- TRECHO SELECIONADO
%%

Os empresários brasileiros contratam, em grande maioria, as suas apólices pelo valor histórico reavaliado (valor contábil), expondo as suas próprias empresas à grande risco, no momento de um sinistro vultoso, quando deverá receber uma indenização que não será suficiente para repor o bem danificado.

Muitos segurados, com a conivência de corretores de seguros e a inércia das seguradoras, contratam o seguro incluindo somente os bens suscetíveis de acidentes (principalmente Danos Elétricos e Explosão), objetivando diminuir as suas despesas com prêmios de seguros.

Falta uma conscientização de alguns empresários sobre a importância social do seguro (“repor o segurado na mesma situação econômico-financeira em que se encontrava imediatamente antes do acidente segurável”).

Concorrências predatórias para escolha da seguradora/corretora com base, em geral, no menor preço, desprezando a qualidade dos serviços

Algumas grandes empresas multinacionais possuem programas internacionais com “Umbrellas Policies”, com esquemas DIC/DIL, quando as suas apólices locais acobertam o mínimo possível, atuando como uma cobertura primária.

A Resolução CNSP 407/2021, de 29/03/2021, que permite a implantação do “Tailor Made Insurance” para os grandes riscos, até o momento não teve aderência das seguradoras ou corretoras para o novo e importante produto.

As grandes seguradoras internacionais que operam no País, há dezenas de anos, aparentemente, preferem operar com as apólices brasileiras padronizadas, que são meras heranças do tempo do monopólio.

 

>> Seguros de Vida:

Em geral, têm capital segurado irrelevante.

 

>> Seguro de Automóveis:

Comenta-se que menos da metade da frota nacional de veículos possui seguro (muitos dos quais com cobertura de roubo, somente).

 

8. Como promover a inovação?

O Estado promoveu a “nova” abertura, flexibilizando a possibilidade de as seguradoras desenharem os produtos de seguros livremente, como ficou estabelecido através da Resolução CNSP 407/2021 (grandes riscos), na Circular Susep 621/2021 (seguros massificados de propriedades) e nos outros atos normativos em relação especificamente aos seguros de Automóveis, Responsabilidades, Patrimoniais etc.

Enfim, o Brasil galgou o século XXI, sendo que cabe à iniciativa privada desempenhar o seu papel, materializando a recente abertura. Os nefastos “produtos padronizados” foram sepultados, permanecendo no passado, na história já distante. O momento é de inovação. Não há mais desculpas para não ser promovida.

%%

(Registros de origem)
%%

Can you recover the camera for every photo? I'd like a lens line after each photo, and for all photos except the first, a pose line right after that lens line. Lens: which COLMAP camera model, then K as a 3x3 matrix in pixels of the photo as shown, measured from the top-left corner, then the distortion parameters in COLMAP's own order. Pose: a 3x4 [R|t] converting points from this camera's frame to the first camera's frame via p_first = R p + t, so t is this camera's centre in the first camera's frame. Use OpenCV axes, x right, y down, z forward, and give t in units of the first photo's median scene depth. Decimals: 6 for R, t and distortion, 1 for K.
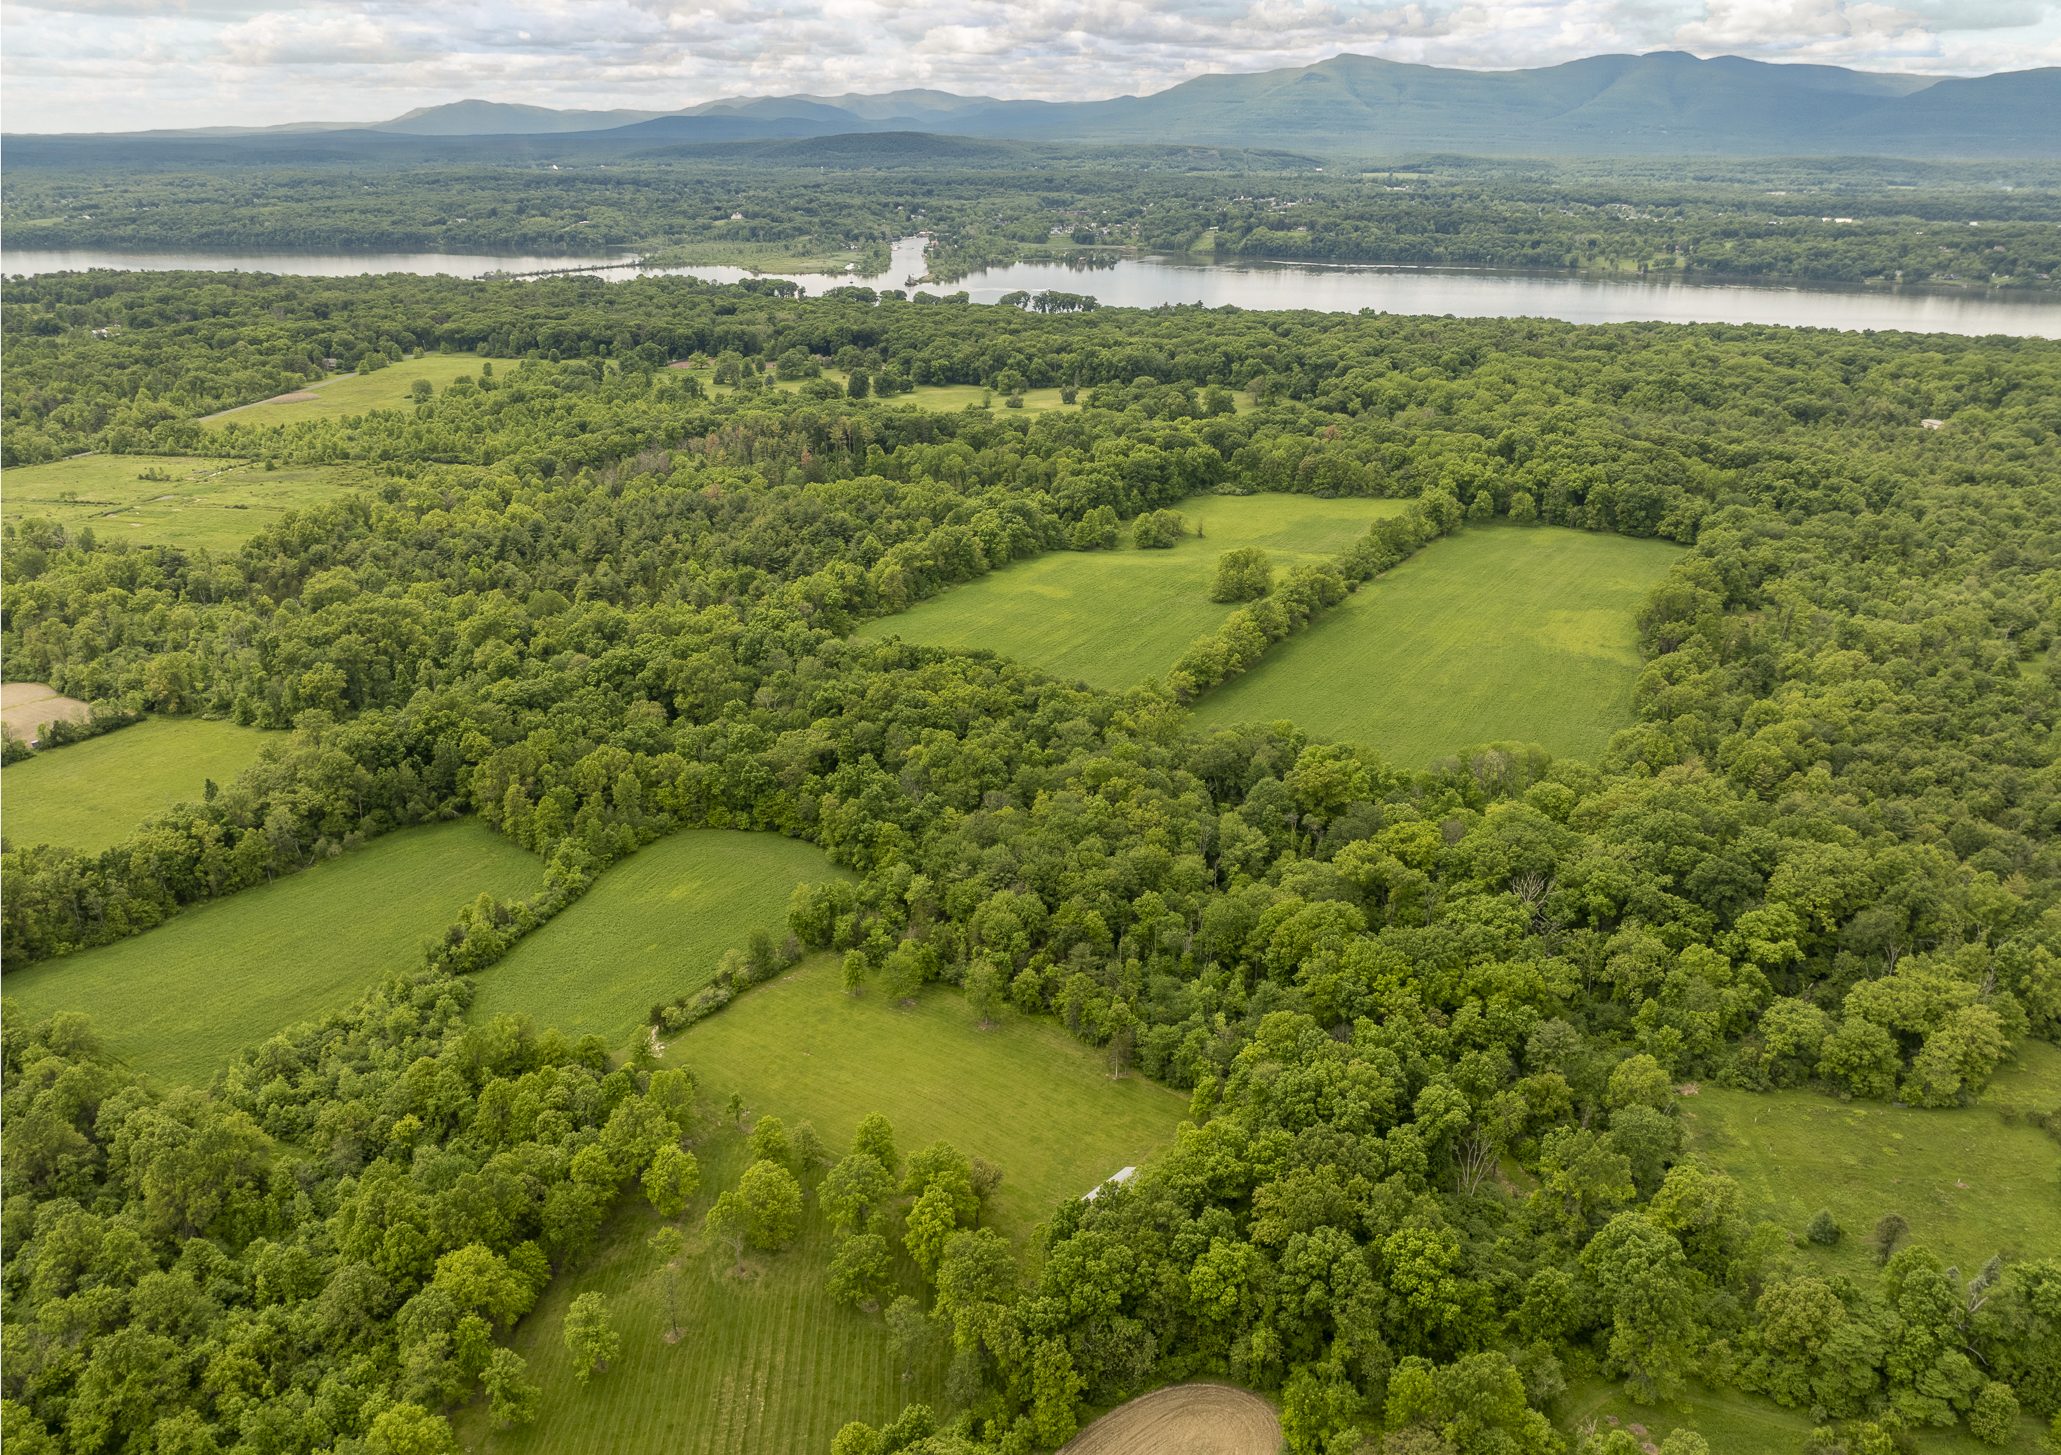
lens RADIAL K [[1438.0, 0, 1025.0], [0, 1438.0, 771.9], [0, 0, 1]] dist [-0.037553, 0.002729]
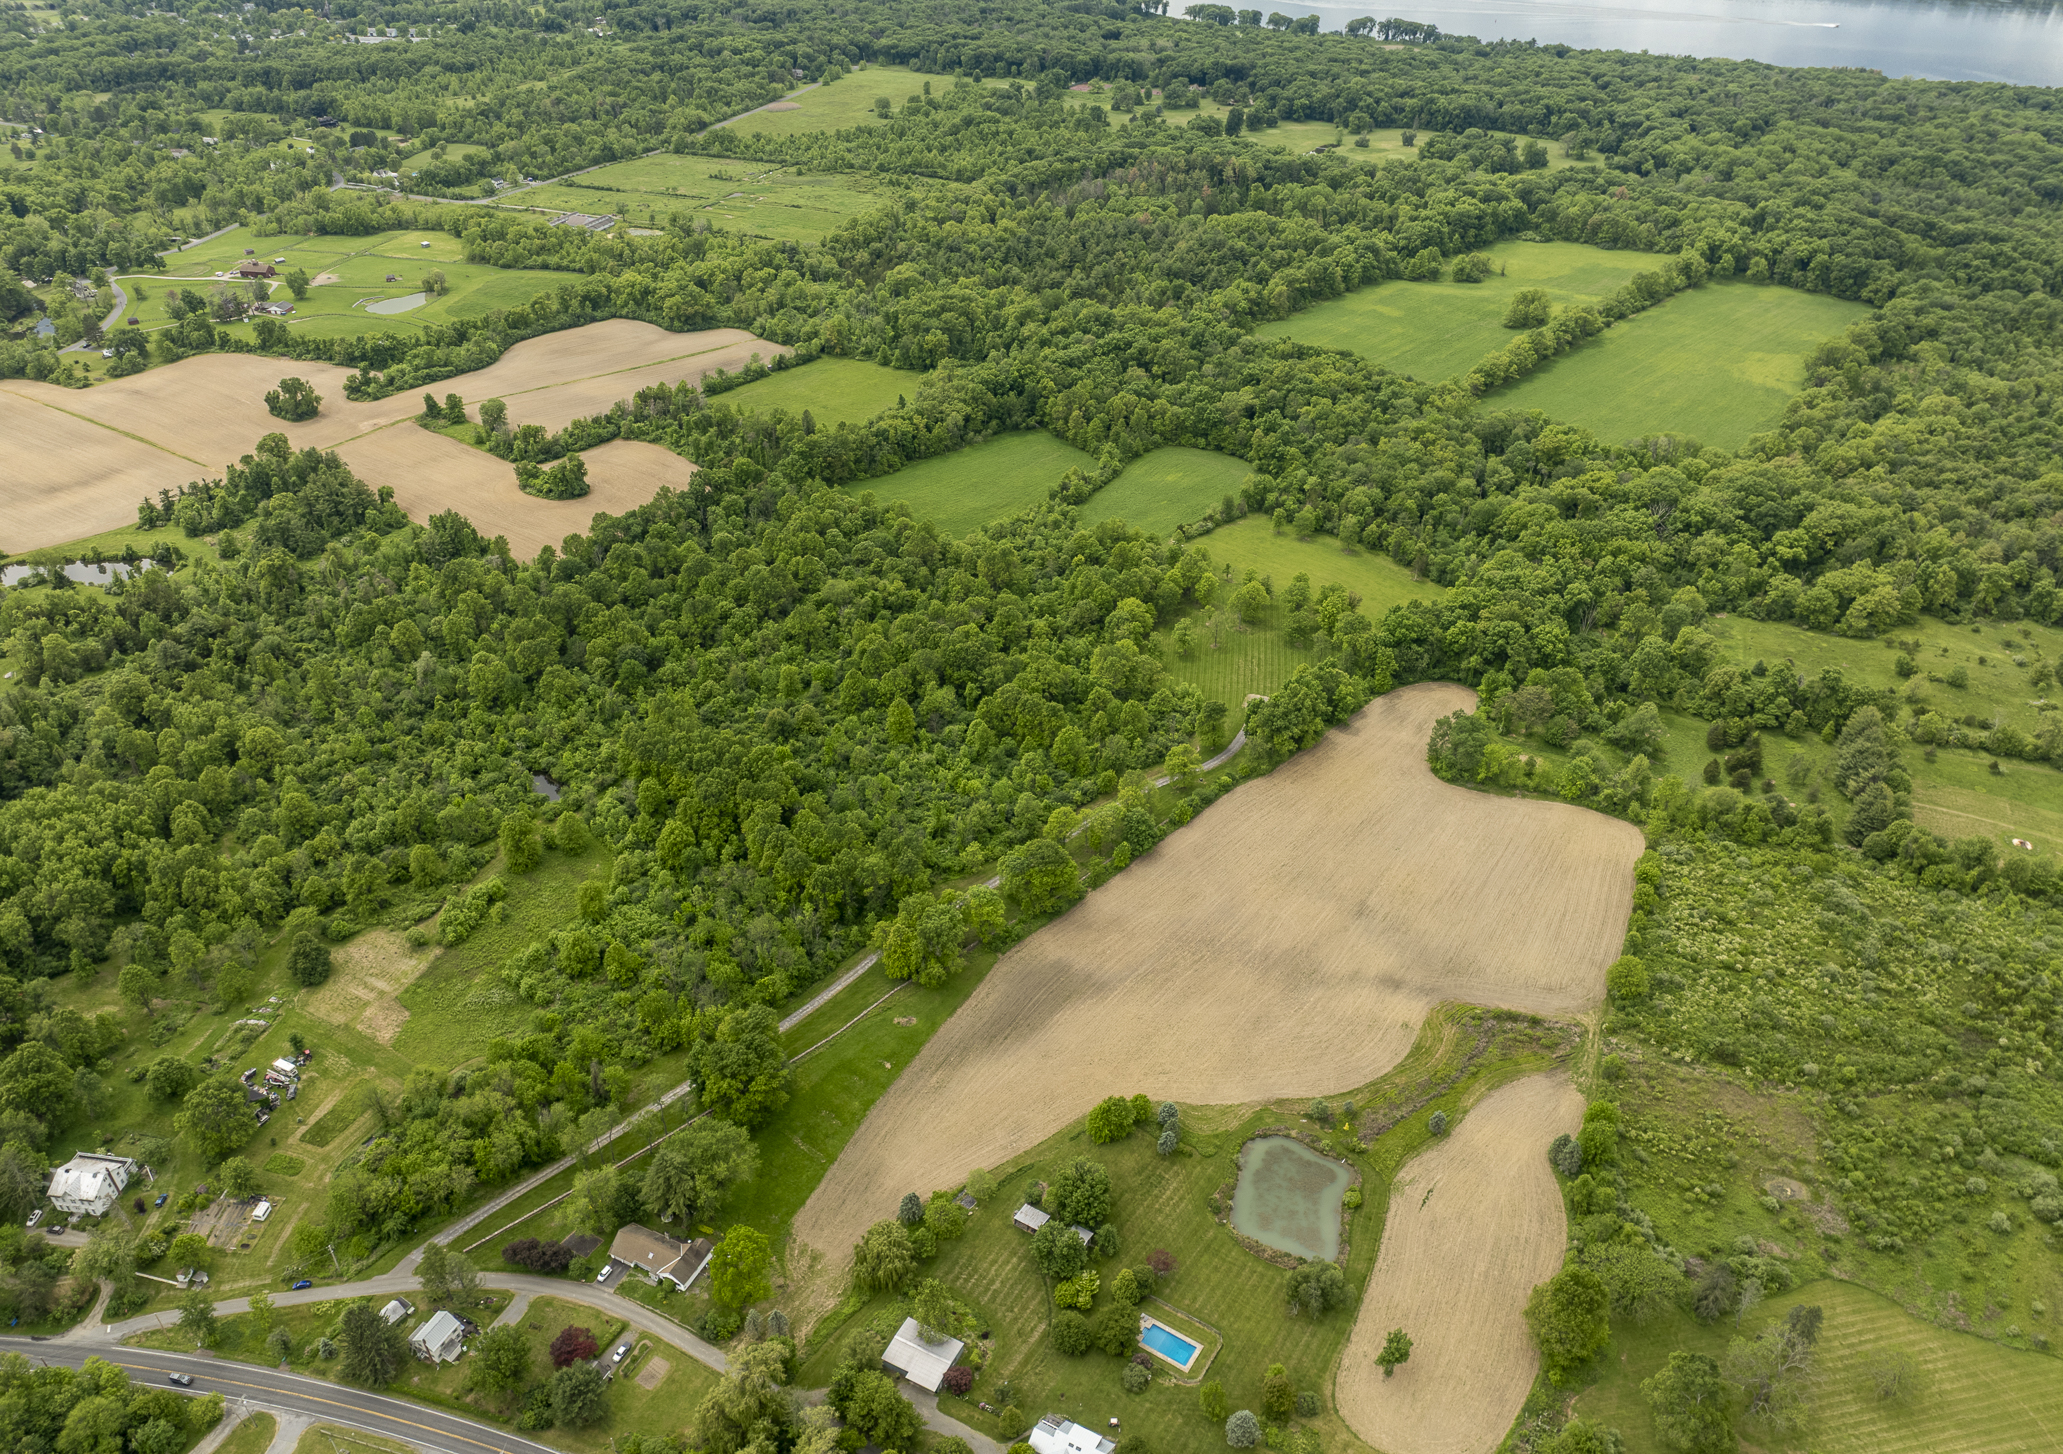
lens RADIAL K [[1439.4, 0, 1039.1], [0, 1439.4, 741.4], [0, 0, 1]] dist [-0.037553, 0.002729]
pose [[0.982065, 0.110866, -0.152502, -0.067167], [-0.080597, 0.978075, 0.192023, 0.053815], [0.170447, -0.176288, 0.969469, -0.586985]]
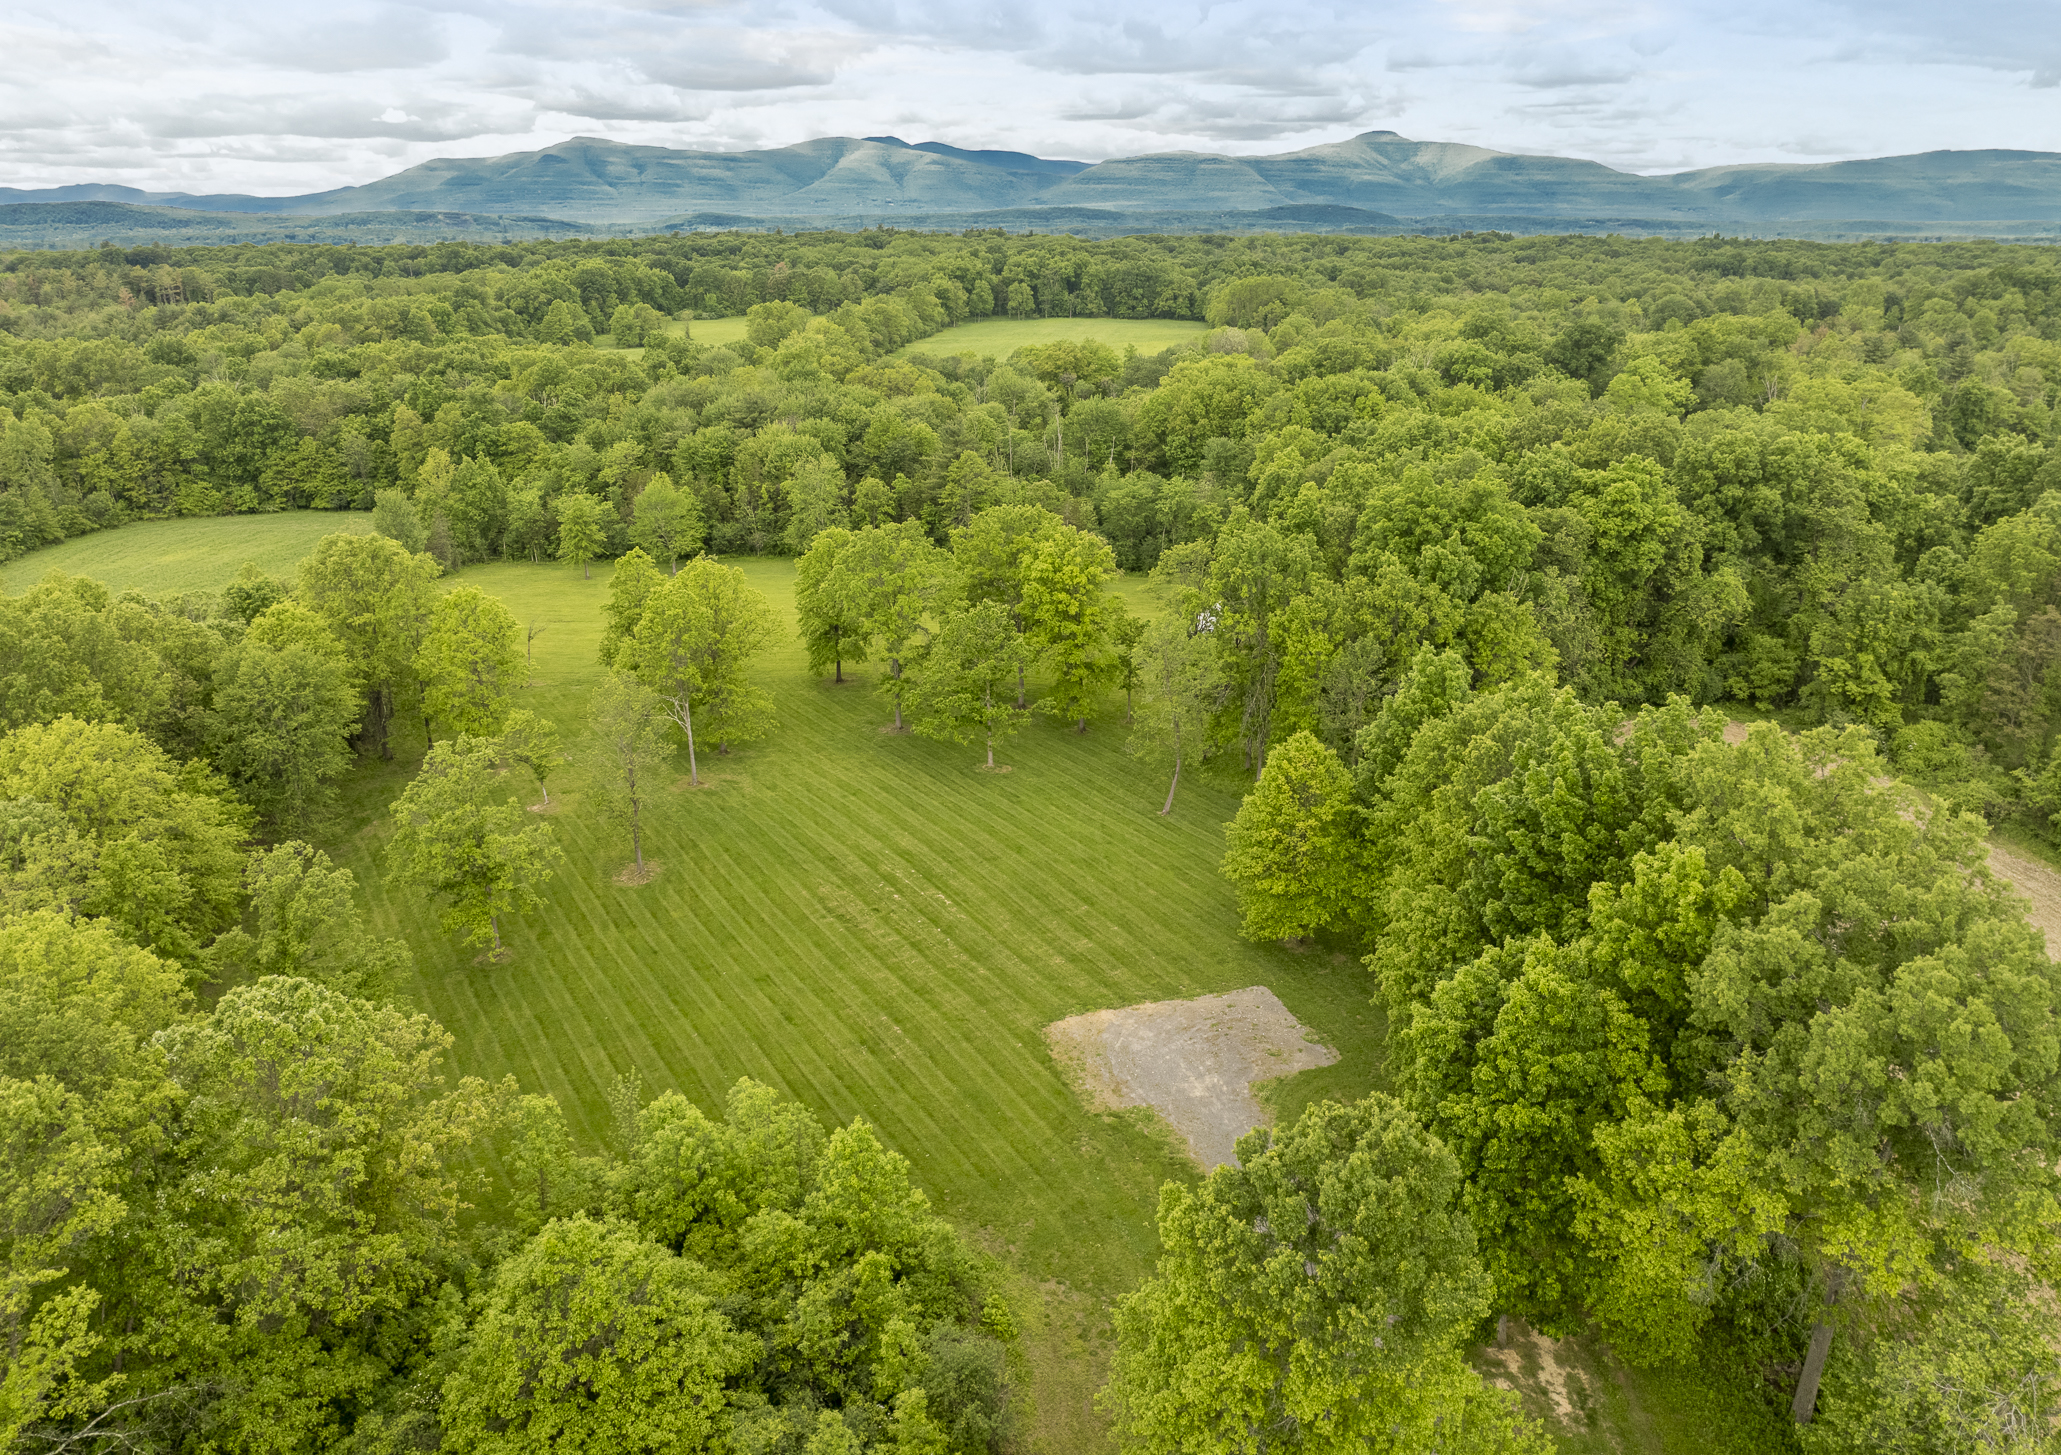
lens RADIAL K [[1438.0, 0, 1019.2], [0, 1438.0, 760.0], [0, 0, 1]] dist [-0.037553, 0.002729]
pose [[0.886684, -0.163661, 0.432442, -0.142876], [0.190812, 0.981427, -0.019813, 0.172382], [-0.421168, 0.100083, 0.901444, 0.246238]]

%%

- TAREFAS A REALIZAR
[A] De acordo com o trecho sobre seguros, qual norma permite a implantação do "Tailor Made Insurance" para os grandes riscos?
[B] Indique se cada afirmação a seguir está de acordo com o trecho sobre seguros, respondendo sim ou não e citando as palavras dele que decidem a questão. (i) Os seguros de vida, em geral, têm capital segurado elevado. (ii) Comenta-se que menos da metade da frota nacional de veículos possui seguro. (iii) A Circular Susep 621/2021 refere-se aos seguros massificados de propriedades.
[C] Retome o trecho sobre seguros a partir do ponto em que ele termina.
Os dados não têm nenhuma função aqui.

- RESPOSTAS POR TAREFA
[A] A Resolução CNSP 407/2021, de 29/03/2021.

[B]
(i) Não: "Em geral, têm capital segurado irrelevante."
(ii) Sim: "Comenta-se que menos da metade da frota nacional de veículos possui seguro"
(iii) Sim: "na Circular Susep 621/2021 (seguros massificados de propriedades)"

[C]
Como realizar a inovação? Só tem um caminho e ele é incontornável: especialização técnica! Não se constrói novas bases sem conhecimento adequado. O mercado de seguros precisa alcançar a qualidade exigida e já conhecida nos mercados desenvolvidos e maduros.

Não há paliativo, senão através do conhecimento especializado. As seguradoras, os corretores de seguros, os brokers e os resseguradores estrangeiros que operam no Brasil têm a obrigação de inovar, praticando aqui as bases exitosas já desenvolvidas lá fora. A fórmula é esta e não há outra.

 

9. O que fazer para o mercado deslanchar?

As seguradoras e corretoras de seguros deveriam adotar um sistema eficiente e inteligente de venda on-line, de fácil leitura e aplicação pelos segurados.

Adoção de vigorosa propaganda através de outdoors colocados em locais permitidos nas grandes cidades.

As seguradoras através da CNseg e da FenSeg deveriam adotar uma intensa campanha de divulgação dos seguros, através dos canais de televisão (aberta e paga). As operadoras de planos de saúde e a instituições financeiras já ocupam diariamente esse espaço midiático, com grande sucesso.

A Fenacor deve também participar dessa campanha. Os corretores de seguros têm uma missão hercúlea de divulgar os princípios básicos do seguro, adequando a qualidade das apólices de seus segurados, visando a melhor proteção possível e disponíveis para os riscos.

Os participantes do mercado – seguradores e corretores – devem estar sempre atentos às novidades dos mercados internacionais, buscando sempre aprimorar a qualidade dos seguros do mercado nacional.

 

10. Próximo passo

Mãos à obra securitários brasileiros!

 

* Marcello Gama é advogado e exerceu cargo executivo em resseguradora e grandes corretoras de seguros/resseguros. É especialista em avaliação/gestão de riscos, planejamento de mitigação de risco e colocação de riscos (mercado ressegurador), tendo realizado diversos treinamentos de equipes nas empresas onde atuou.